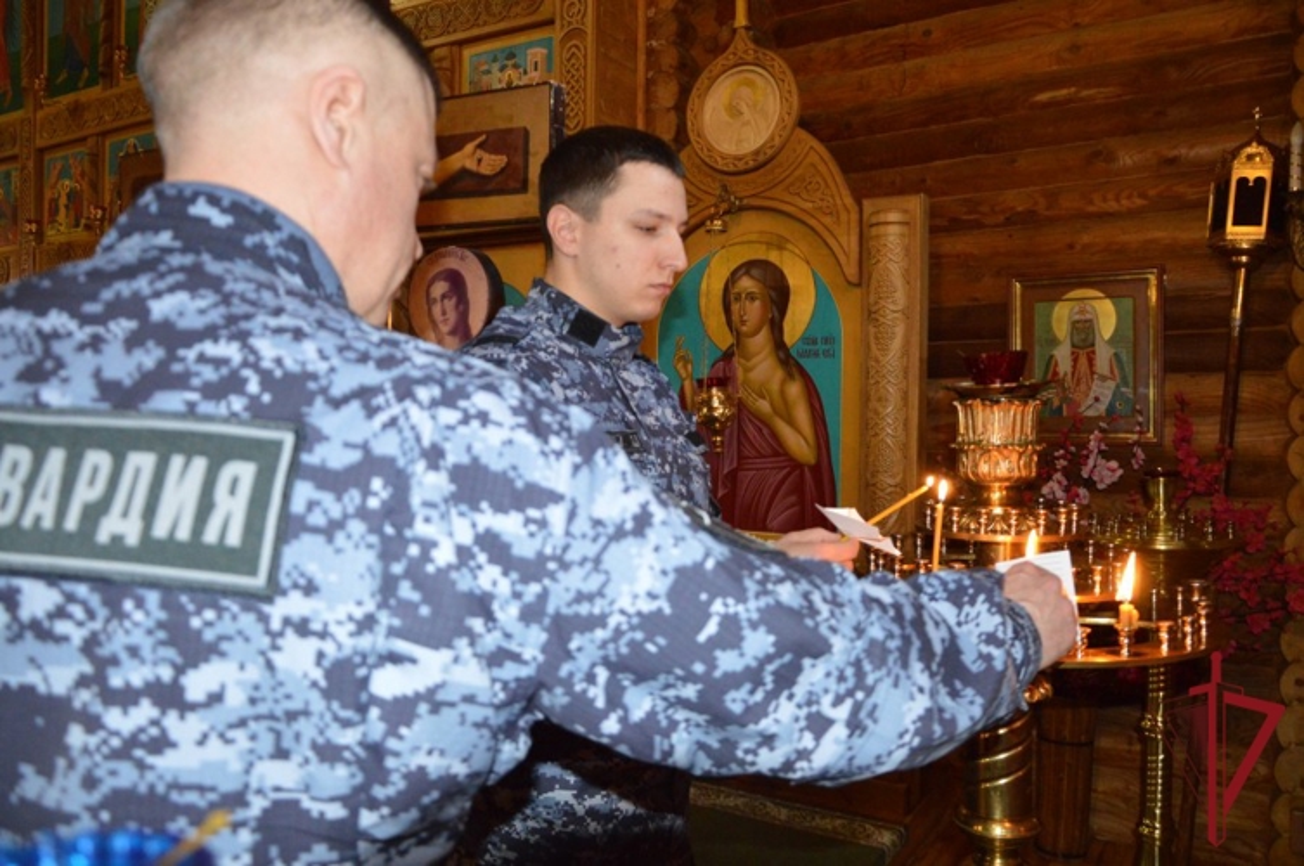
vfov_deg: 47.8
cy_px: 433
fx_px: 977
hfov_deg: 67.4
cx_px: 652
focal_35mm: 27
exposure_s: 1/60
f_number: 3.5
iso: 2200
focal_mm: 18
════
Repeat all the material exactly, but keep pictures out of the copy.

_Solution to this problem:_
vfov_deg: 47.8
cy_px: 433
fx_px: 977
hfov_deg: 67.4
cx_px: 652
focal_35mm: 27
exposure_s: 1/60
f_number: 3.5
iso: 2200
focal_mm: 18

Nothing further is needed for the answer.